#### Stored items

☆ ☆ ☆

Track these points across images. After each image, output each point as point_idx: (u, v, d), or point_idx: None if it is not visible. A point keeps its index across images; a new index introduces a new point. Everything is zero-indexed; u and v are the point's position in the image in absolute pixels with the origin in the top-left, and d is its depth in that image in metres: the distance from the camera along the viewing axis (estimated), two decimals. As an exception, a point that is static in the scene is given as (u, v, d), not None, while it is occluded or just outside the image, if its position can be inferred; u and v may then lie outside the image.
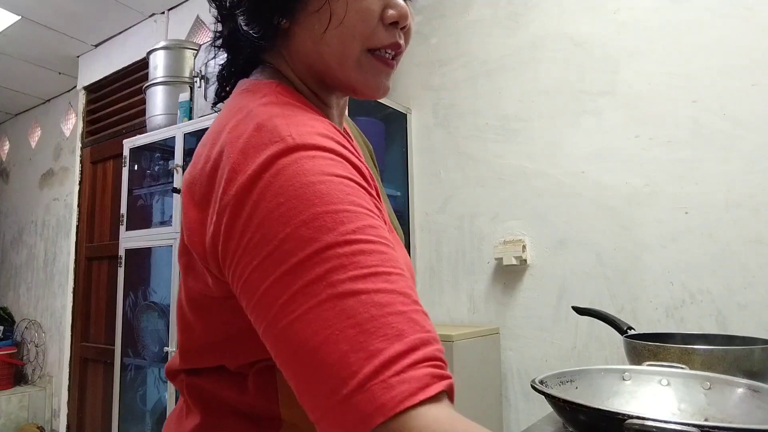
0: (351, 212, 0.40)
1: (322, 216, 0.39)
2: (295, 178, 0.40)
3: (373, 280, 0.37)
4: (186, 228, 0.47)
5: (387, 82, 0.56)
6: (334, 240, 0.38)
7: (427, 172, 1.98)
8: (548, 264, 1.66)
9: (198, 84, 2.11)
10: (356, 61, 0.52)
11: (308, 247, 0.38)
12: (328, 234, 0.38)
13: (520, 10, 1.80)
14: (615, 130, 1.57)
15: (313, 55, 0.53)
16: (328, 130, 0.46)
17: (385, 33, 0.52)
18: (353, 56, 0.52)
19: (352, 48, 0.51)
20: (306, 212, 0.39)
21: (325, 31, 0.51)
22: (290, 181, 0.40)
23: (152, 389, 2.33)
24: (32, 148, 4.14)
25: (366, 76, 0.53)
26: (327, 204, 0.39)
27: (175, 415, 0.59)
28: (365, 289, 0.37)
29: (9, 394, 3.48)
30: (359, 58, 0.52)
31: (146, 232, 2.28)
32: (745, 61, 1.39)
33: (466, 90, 1.90)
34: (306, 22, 0.52)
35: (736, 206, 1.37)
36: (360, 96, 0.56)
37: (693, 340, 1.10)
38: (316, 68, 0.54)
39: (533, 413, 1.63)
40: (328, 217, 0.39)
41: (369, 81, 0.54)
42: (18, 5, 2.85)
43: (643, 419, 0.53)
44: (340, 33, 0.51)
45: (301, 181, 0.40)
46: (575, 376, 0.81)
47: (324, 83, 0.56)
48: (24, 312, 3.92)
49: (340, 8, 0.50)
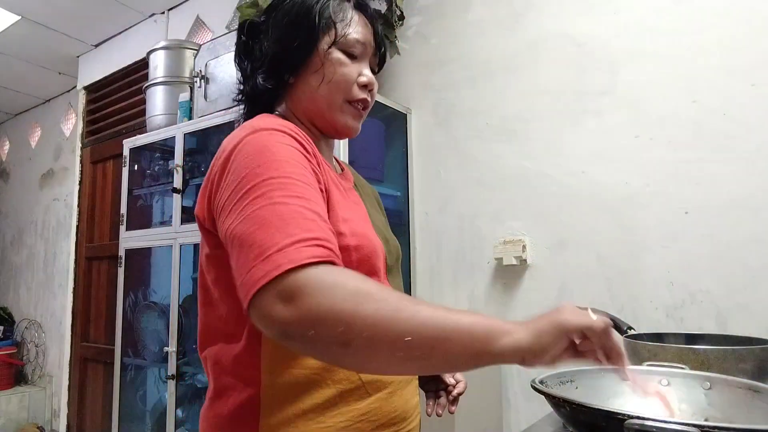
0: (289, 162, 0.61)
1: (270, 162, 0.60)
2: (256, 144, 0.63)
3: (297, 199, 0.57)
4: (198, 204, 0.69)
5: (357, 124, 0.80)
6: (277, 175, 0.59)
7: (427, 172, 1.98)
8: (548, 264, 1.66)
9: (198, 84, 2.11)
10: (339, 107, 0.77)
11: (258, 178, 0.59)
12: (273, 171, 0.59)
13: (520, 10, 1.80)
14: (615, 130, 1.57)
15: (309, 101, 0.77)
16: (287, 124, 0.68)
17: (359, 91, 0.77)
18: (338, 103, 0.76)
19: (337, 98, 0.76)
20: (260, 160, 0.61)
21: (319, 86, 0.75)
22: (253, 146, 0.63)
23: (152, 389, 2.33)
24: (32, 148, 4.14)
25: (345, 118, 0.78)
26: (275, 155, 0.61)
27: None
28: (292, 203, 0.57)
29: (9, 394, 3.48)
30: (342, 105, 0.77)
31: (146, 232, 2.28)
32: (745, 61, 1.39)
33: (466, 90, 1.90)
34: (306, 79, 0.76)
35: (736, 206, 1.37)
36: (338, 135, 0.81)
37: (693, 340, 1.10)
38: (311, 111, 0.78)
39: (533, 413, 1.63)
40: (275, 164, 0.60)
41: (347, 122, 0.78)
42: (18, 5, 2.85)
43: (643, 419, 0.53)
44: (329, 88, 0.75)
45: (260, 144, 0.63)
46: (575, 376, 0.81)
47: (315, 125, 0.79)
48: (24, 312, 3.92)
49: (330, 71, 0.75)
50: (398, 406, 0.73)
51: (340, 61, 0.76)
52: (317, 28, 0.75)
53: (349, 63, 0.76)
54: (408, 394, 0.76)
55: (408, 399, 0.75)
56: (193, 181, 2.17)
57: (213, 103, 2.05)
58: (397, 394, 0.73)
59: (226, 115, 1.95)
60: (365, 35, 0.78)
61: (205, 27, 2.78)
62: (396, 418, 0.72)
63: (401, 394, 0.74)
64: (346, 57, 0.76)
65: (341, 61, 0.76)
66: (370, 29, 0.79)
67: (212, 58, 2.09)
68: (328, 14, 0.76)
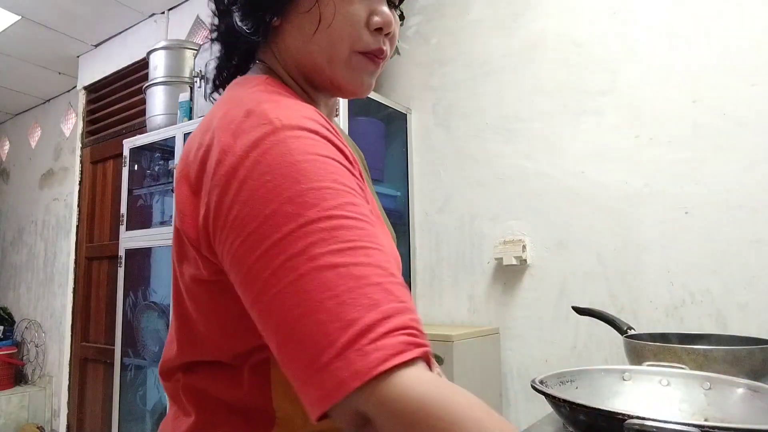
0: (333, 189, 0.42)
1: (305, 193, 0.41)
2: (281, 157, 0.42)
3: (351, 253, 0.39)
4: (179, 213, 0.50)
5: (371, 80, 0.59)
6: (317, 216, 0.40)
7: (427, 172, 1.98)
8: (548, 264, 1.66)
9: (198, 84, 2.11)
10: (345, 60, 0.56)
11: (291, 222, 0.40)
12: (310, 210, 0.40)
13: (520, 10, 1.80)
14: (615, 130, 1.57)
15: (302, 53, 0.56)
16: (312, 114, 0.48)
17: (370, 38, 0.56)
18: (342, 56, 0.55)
19: (340, 49, 0.55)
20: (290, 189, 0.41)
21: (314, 32, 0.54)
22: (276, 160, 0.42)
23: (152, 389, 2.33)
24: (32, 148, 4.14)
25: (353, 74, 0.57)
26: (310, 181, 0.41)
27: (169, 418, 0.60)
28: (343, 263, 0.38)
29: (9, 394, 3.48)
30: (348, 57, 0.56)
31: (146, 232, 2.28)
32: (745, 61, 1.39)
33: (466, 90, 1.90)
34: (296, 21, 0.55)
35: (736, 206, 1.37)
36: (345, 94, 0.60)
37: (693, 340, 1.10)
38: (305, 66, 0.57)
39: (533, 413, 1.63)
40: (311, 194, 0.41)
41: (355, 79, 0.57)
42: (18, 5, 2.85)
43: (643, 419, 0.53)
44: (329, 35, 0.54)
45: (287, 159, 0.42)
46: (575, 376, 0.81)
47: (312, 82, 0.59)
48: (24, 312, 3.92)
49: (329, 11, 0.53)
50: None
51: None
52: None
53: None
54: None
55: None
56: (193, 181, 2.17)
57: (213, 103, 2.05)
58: None
59: (226, 115, 1.95)
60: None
61: (205, 27, 2.78)
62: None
63: None
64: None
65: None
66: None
67: (212, 58, 2.09)
68: None
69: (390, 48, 0.60)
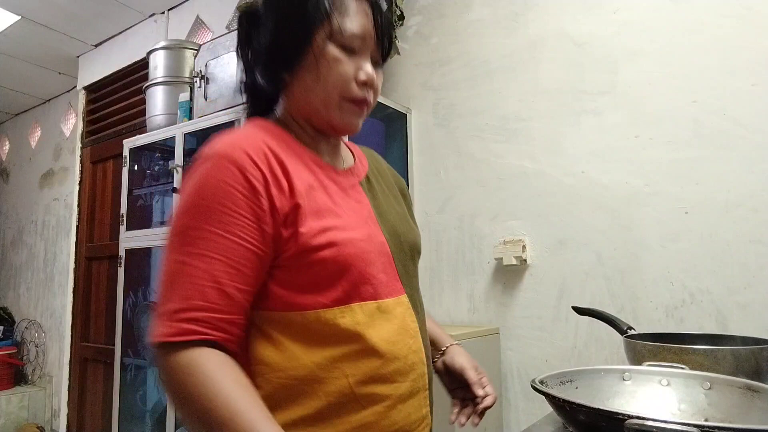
0: (212, 209, 0.63)
1: (198, 209, 0.63)
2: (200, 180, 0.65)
3: (194, 258, 0.61)
4: None
5: (358, 121, 0.75)
6: (198, 226, 0.62)
7: (427, 172, 1.98)
8: (548, 264, 1.66)
9: (198, 84, 2.11)
10: (337, 104, 0.72)
11: (182, 224, 0.64)
12: (195, 222, 0.63)
13: (520, 10, 1.80)
14: (615, 130, 1.57)
15: (305, 101, 0.73)
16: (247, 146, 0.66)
17: (357, 89, 0.72)
18: (335, 101, 0.72)
19: (333, 96, 0.71)
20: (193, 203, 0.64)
21: (314, 85, 0.71)
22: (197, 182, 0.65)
23: (152, 389, 2.33)
24: (32, 148, 4.14)
25: (343, 116, 0.73)
26: (206, 202, 0.63)
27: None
28: (185, 261, 0.62)
29: (9, 394, 3.48)
30: (339, 103, 0.72)
31: (146, 232, 2.28)
32: (745, 61, 1.39)
33: (466, 90, 1.90)
34: (301, 76, 0.72)
35: (736, 206, 1.37)
36: (337, 132, 0.77)
37: (693, 340, 1.10)
38: (307, 111, 0.74)
39: (533, 413, 1.63)
40: (202, 213, 0.63)
41: (345, 119, 0.74)
42: (18, 5, 2.85)
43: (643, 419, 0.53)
44: (325, 86, 0.71)
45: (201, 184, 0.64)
46: (575, 376, 0.81)
47: (313, 124, 0.75)
48: (24, 312, 3.92)
49: (325, 69, 0.70)
50: (397, 420, 0.69)
51: (336, 58, 0.70)
52: (311, 20, 0.70)
53: (346, 59, 0.71)
54: (410, 408, 0.72)
55: (410, 413, 0.71)
56: (193, 181, 2.16)
57: (213, 103, 2.05)
58: (397, 408, 0.69)
59: (226, 115, 1.95)
60: (365, 26, 0.71)
61: (205, 27, 2.78)
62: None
63: (401, 408, 0.70)
64: (343, 52, 0.70)
65: (337, 58, 0.70)
66: (370, 18, 0.72)
67: (212, 58, 2.09)
68: (323, 4, 0.70)
69: (373, 98, 0.75)
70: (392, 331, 0.70)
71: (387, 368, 0.69)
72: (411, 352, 0.72)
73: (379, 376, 0.68)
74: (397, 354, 0.70)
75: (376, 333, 0.68)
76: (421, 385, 0.73)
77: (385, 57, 0.77)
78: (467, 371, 0.84)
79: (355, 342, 0.67)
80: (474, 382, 0.83)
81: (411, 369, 0.71)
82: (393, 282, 0.74)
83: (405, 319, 0.73)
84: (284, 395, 0.66)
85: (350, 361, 0.67)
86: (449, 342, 0.90)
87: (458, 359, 0.86)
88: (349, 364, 0.67)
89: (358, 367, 0.67)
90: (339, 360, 0.67)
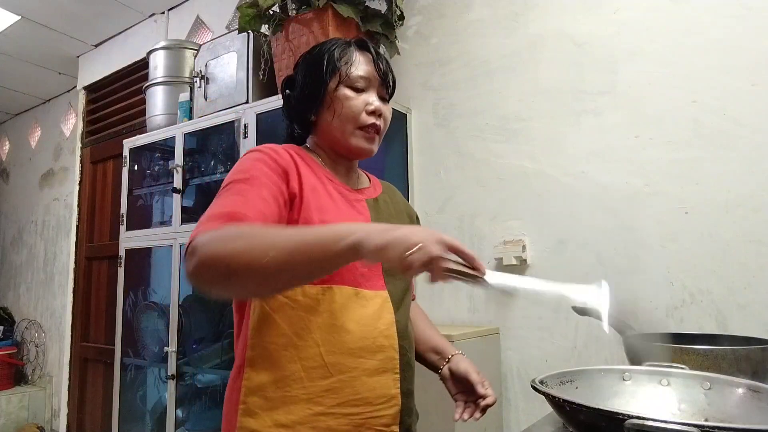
0: (253, 174, 0.80)
1: (241, 172, 0.81)
2: (243, 159, 0.85)
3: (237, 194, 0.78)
4: None
5: (372, 146, 0.93)
6: (240, 178, 0.80)
7: (427, 172, 1.98)
8: (548, 264, 1.66)
9: (198, 84, 2.11)
10: (352, 133, 0.91)
11: (229, 180, 0.81)
12: (239, 176, 0.81)
13: (520, 10, 1.80)
14: (615, 130, 1.57)
15: (327, 133, 0.93)
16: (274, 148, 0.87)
17: (367, 118, 0.90)
18: (350, 131, 0.90)
19: (348, 127, 0.90)
20: (238, 169, 0.82)
21: (332, 120, 0.91)
22: (240, 161, 0.85)
23: (152, 389, 2.33)
24: (32, 148, 4.14)
25: (358, 141, 0.91)
26: (246, 168, 0.82)
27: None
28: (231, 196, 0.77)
29: (9, 394, 3.48)
30: (354, 131, 0.91)
31: (146, 232, 2.28)
32: (745, 61, 1.39)
33: (466, 90, 1.90)
34: (323, 116, 0.92)
35: (736, 206, 1.37)
36: (355, 155, 0.95)
37: (693, 340, 1.10)
38: (329, 140, 0.93)
39: (533, 413, 1.63)
40: (243, 173, 0.81)
41: (360, 144, 0.92)
42: (18, 5, 2.85)
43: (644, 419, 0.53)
44: (341, 120, 0.90)
45: (242, 160, 0.85)
46: (575, 376, 0.81)
47: (336, 152, 0.94)
48: (24, 312, 3.92)
49: (338, 106, 0.90)
50: (361, 391, 0.82)
51: (346, 96, 0.89)
52: (325, 73, 0.90)
53: (355, 96, 0.90)
54: (375, 384, 0.83)
55: (375, 388, 0.83)
56: (193, 181, 2.17)
57: (213, 103, 2.05)
58: (361, 380, 0.82)
59: (226, 115, 1.96)
60: (368, 71, 0.91)
61: (205, 27, 2.78)
62: (359, 401, 0.81)
63: (365, 381, 0.82)
64: (352, 91, 0.90)
65: (347, 96, 0.89)
66: (373, 63, 0.92)
67: (212, 58, 2.09)
68: (333, 60, 0.90)
69: (384, 125, 0.94)
70: (365, 315, 0.84)
71: (354, 344, 0.82)
72: (381, 336, 0.84)
73: (346, 349, 0.81)
74: (366, 334, 0.83)
75: (349, 314, 0.82)
76: (390, 367, 0.85)
77: (390, 94, 0.96)
78: (471, 374, 0.95)
79: (328, 317, 0.81)
80: (477, 382, 0.94)
81: (379, 350, 0.84)
82: (375, 278, 0.87)
83: (381, 309, 0.86)
84: (268, 357, 0.81)
85: (322, 333, 0.81)
86: (454, 351, 1.02)
87: (462, 365, 0.97)
88: (321, 335, 0.81)
89: (328, 339, 0.81)
90: (313, 331, 0.81)
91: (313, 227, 0.71)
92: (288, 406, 0.79)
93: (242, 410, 0.81)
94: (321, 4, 1.76)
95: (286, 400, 0.79)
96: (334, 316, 0.81)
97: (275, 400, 0.79)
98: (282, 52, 1.88)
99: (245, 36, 1.97)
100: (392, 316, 0.87)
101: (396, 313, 0.88)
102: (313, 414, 0.79)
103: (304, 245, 0.65)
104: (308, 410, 0.79)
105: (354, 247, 0.63)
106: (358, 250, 0.64)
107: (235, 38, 2.01)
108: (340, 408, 0.80)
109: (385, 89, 0.94)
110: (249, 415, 0.80)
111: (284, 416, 0.78)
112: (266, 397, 0.80)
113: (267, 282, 0.68)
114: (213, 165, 2.17)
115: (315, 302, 0.81)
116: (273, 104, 1.81)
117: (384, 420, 0.84)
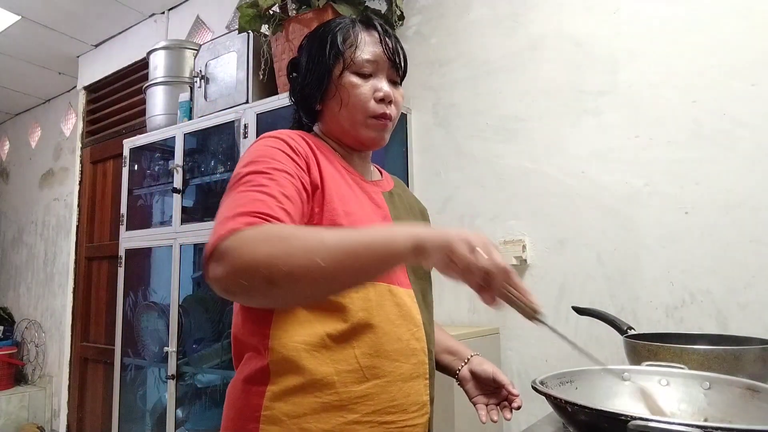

☆ ☆ ☆

#### REQUIRED ACTION
Write out exactly the lines from the line holding "100: (392, 316, 0.87)" through the last line of the records above, inclusive, and nothing more. Leave out the pictures.

#### EXERCISE RESULT
100: (392, 316, 0.87)
101: (396, 313, 0.88)
102: (313, 414, 0.79)
103: (304, 245, 0.65)
104: (308, 410, 0.79)
105: (354, 247, 0.63)
106: (358, 250, 0.64)
107: (235, 38, 2.01)
108: (340, 408, 0.80)
109: (385, 89, 0.94)
110: (249, 415, 0.80)
111: (284, 416, 0.78)
112: (266, 397, 0.80)
113: (267, 282, 0.68)
114: (213, 165, 2.17)
115: (315, 302, 0.81)
116: (273, 104, 1.81)
117: (384, 420, 0.84)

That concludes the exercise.